Hay quien afirma que al morir veremos pasar, en unos minutos, la película de nuestra vida: cada gesto, cada palabra pronunciada o silenciada, cada uno de nuestros actos sobre la tierra, se proyectará en el teatro de nuestra psique en una última función donde, igual que en los sueños, seremos a la vez, director, actor y espectador.A veces pienso que así como a otro le basta interrogar un espejo para saber quien es, yo busco mi reflejo en la escritura. Concebir una trama, dar a luz unos personajes, escucharlos atentamente tratando en lo posible de no interferir para saber que les ocurre, de donde vienen, hacia donde van; me ayuda, me revela una actitud que quizá nunca advertí y desnuda poco a poco, en definitiva, la manera particular en la que, conciente o inconcientemente, elijo ver el mundo y lo que me pasa. Creo que así como un padre se revela a través de sus hijos, un escritor lo hace a partir de lo que escribe.
Por otro lado, diría además que en mi caso, escribo para salvarme, porque como Sherezada creo en el poder de la palabra. Escribir para mi es como encender una lámpara en un cuarto en penumbras. Cuando cierro un poema me lleno de entusiasmo y puedo disfrutar más de las pequeñas cosas. Se renueva mi ilusión y experimento unas tremendas ganas de vivir y tener nuevas experiencias que luego, indefectiblemente, acabaran siendo material de nuevas ficciones. Resumiendo, la cuestión se reduce a una suerte de extraña circularidad que consistiría en: vivir para escribir y escribir para vivir.
Cuentan que los magos del mundo antiguo, antes de iniciar cualquiera de sus curiosas operaciones, dibujaban un círculo protector contra las poderosísimas fuerzas que iban a invocar. La escritura para mi es una rara mezcla de magia y alquimia. Un poeta es su propia piedra filosofal, un prestidigitador de las palabras. En su alma, se tensan, se baten, se anudan y desatan las potencias que lo habitan. Su escritura es a un mismo tiempo resultado de su magia y circulo protector. Allí, en el poema, hallamos los lectores el registro minucioso de sus luchas, sus éxitos, sus fracasos y de su comunión con dioses, ángeles y dragones; su descenso al inframundo y su ascenso a las altas esferas. Todo está allí latiendo en esa verdad desnuda y conmovedora de los versos.

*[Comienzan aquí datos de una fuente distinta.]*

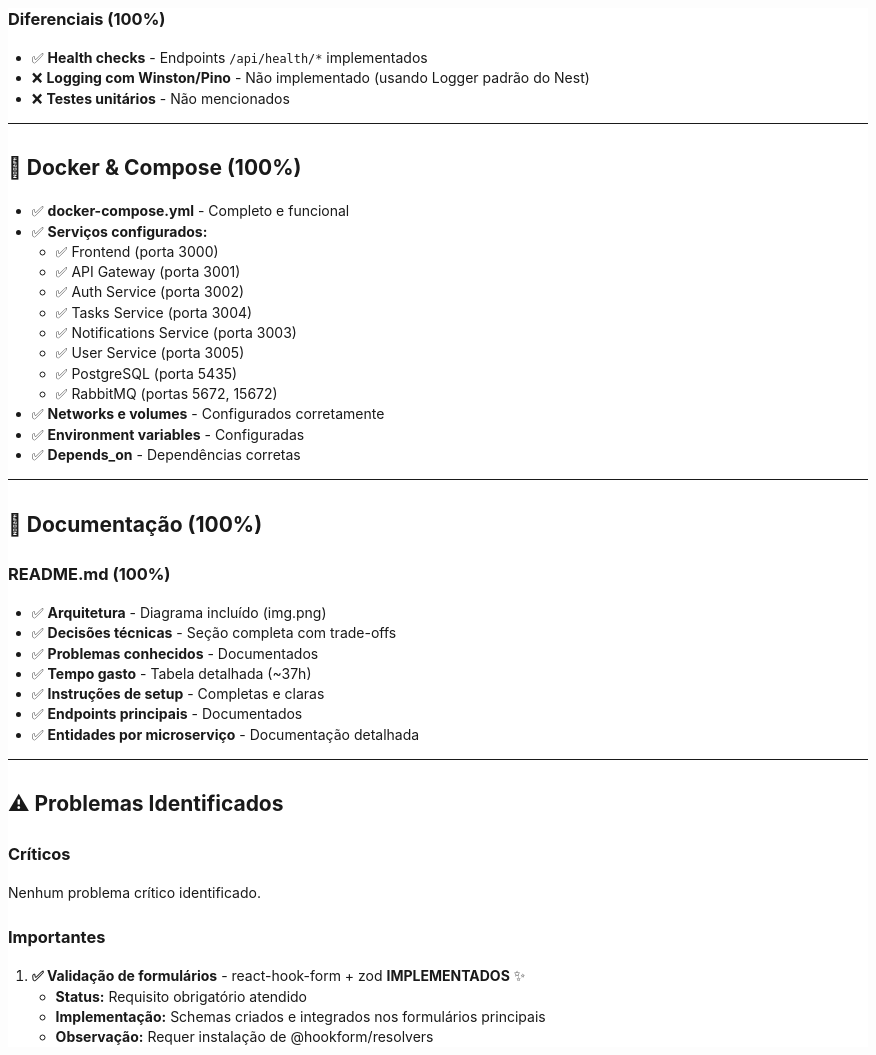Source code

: ### Diferenciais (100%)
- ✅ **Health checks** - Endpoints `/api/health/*` implementados
- ❌ **Logging com Winston/Pino** - Não implementado (usando Logger padrão do Nest)
- ❌ **Testes unitários** - Não mencionados

---

## 🐳 Docker & Compose (100%)

- ✅ **docker-compose.yml** - Completo e funcional
- ✅ **Serviços configurados:**
  - ✅ Frontend (porta 3000)
  - ✅ API Gateway (porta 3001)
  - ✅ Auth Service (porta 3002)
  - ✅ Tasks Service (porta 3004)
  - ✅ Notifications Service (porta 3003)
  - ✅ User Service (porta 3005)
  - ✅ PostgreSQL (porta 5435)
  - ✅ RabbitMQ (portas 5672, 15672)
- ✅ **Networks e volumes** - Configurados corretamente
- ✅ **Environment variables** - Configuradas
- ✅ **Depends_on** - Dependências corretas

---

## 📝 Documentação (100%)

### README.md (100%)
- ✅ **Arquitetura** - Diagrama incluído (img.png)
- ✅ **Decisões técnicas** - Seção completa com trade-offs
- ✅ **Problemas conhecidos** - Documentados
- ✅ **Tempo gasto** - Tabela detalhada (~37h)
- ✅ **Instruções de setup** - Completas e claras
- ✅ **Endpoints principais** - Documentados
- ✅ **Entidades por microserviço** - Documentação detalhada

---

## ⚠️ Problemas Identificados

### Críticos
Nenhum problema crítico identificado.

### Importantes
1. **✅ Validação de formulários** - react-hook-form + zod **IMPLEMENTADOS** ✨
   - **Status:** Requisito obrigatório atendido
   - **Implementação:** Schemas criados e integrados nos formulários principais
   - **Observação:** Requer instalação de @hookform/resolvers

Por eso un poema es a la vez, a su modo, todos los demás (como una mujer es todas las mujeres o un hombre todos los hombres) y por eso se me ocurre que el lector que lo busca, lo encontrará tarde o temprano, pero no como algo externo sino como reflejo de su propio poema interior. La poesía, se me antoja, es entonces el misterioso encuentro de ese verso secreto, innominado, silencioso de un lector, y este otro que alguien capturo en una palabra que sana. Lector y escritor, de este modo, no son para mi sino dos caras de una moneda que brilla bajo la lluvia.
No pocas veces me pasa cuando escribo que no encuentro las palabras porque lo que quiero expresar está más allá del lenguaje. Supongo que es esta impotencia lo que me mueve a desafiar el idioma y violentarlo. “Un poema es un milagro”, me dijo una vez un loco en el subte mientras ofrecía los suyos en estación Malabia. No se me escapa que el poema ideal nunca se alcanza ni que el día que lo escriba más me valdría caer fulminado por un rayo porque ya nada quedaría por hacer. Todo lo que escribí, lo que escribo y lo que escribiré, no son sino solo una serie de pobres borradores, ensayos imperfectos, intentos infructuosos pero inflexibles por componer ese esquivo poema ideal que como el horizonte nos plantea aquella paradoja de la cercana lejanía.
Lao Tse declaró hace siglos que en cualquier ejemplar del I Ching mora un ser fabuloso dispuesto a responder todas las preguntas de los hombres con solo arrojar tres monedas al aire. Yo quisiera saber si ese ser inmortal y omnisciente que para mi tiene la forma de un gran dragón es el mismo que subyace bajo la forma de cualquier otro objeto del mundo (por ejemplo en las rugosidades de una hoja que cae de un árbol o en el reflejo de la luna sobre el río o en la boca pintada de una mujer que se mira en le espejo) y también si ese ser incesante no es acaso lo único que existe.
Tal vez un día parta de esta isla que para los cabalistas es Malkuth y regrese a mi patria celeste, pero le daré mis versos. Acaso simule un olvido y los ofrezca aquí en esta mesa de café en la calle Dublín o los oculte en un zaguan en la esquina de Londres y Copenhague (en Parque Chas) o los arroje como una botella al mar, quien sabe. Pero es mi deber, supongo, advertir a quien los recoja (a vos hipotético lector) que cruzar una puerta, doblar una calle, o leer un poema, nunca es un acto banal.